Towards Practical Lipschitz Bandits
This work addresses the challenge of efficient exploration-exploitation in bandit algorithms for practical applications such as hyperparameter tuning, representing an incremental improvement with a novel model.
The paper tackles the problem of optimizing rewards and minimizing regret in Lipschitz bandit problems by introducing a framework that adaptively learns partitions of context- and arm-space, linking tree-based methods to Gaussian processes and designing a novel hierarchical Bayesian model. The result is state-of-the-art performance in real-world tasks like neural network hyperparameter tuning.

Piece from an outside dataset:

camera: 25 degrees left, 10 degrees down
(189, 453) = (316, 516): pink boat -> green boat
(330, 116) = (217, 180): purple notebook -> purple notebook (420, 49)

Stochastic Lipschitz bandit algorithms balance exploration and exploitation, and have been used for a variety of important task domains. In this paper, we present a framework for Lipschitz bandit methods that adaptively learns partitions of context- and arm-space. Due to this flexibility, the algorithm is able to efficiently optimize rewards and minimize regret, by focusing on the portions of the space that are most relevant. In our analysis, we link tree-based methods to Gaussian processes. In light of our analysis, we design a novel hierarchical Bayesian model for Lipschitz bandit problems. Our experiments show that our algorithms can achieve state-of-the-art performance in challenging real-world tasks such as neural network hyperparameter tuning.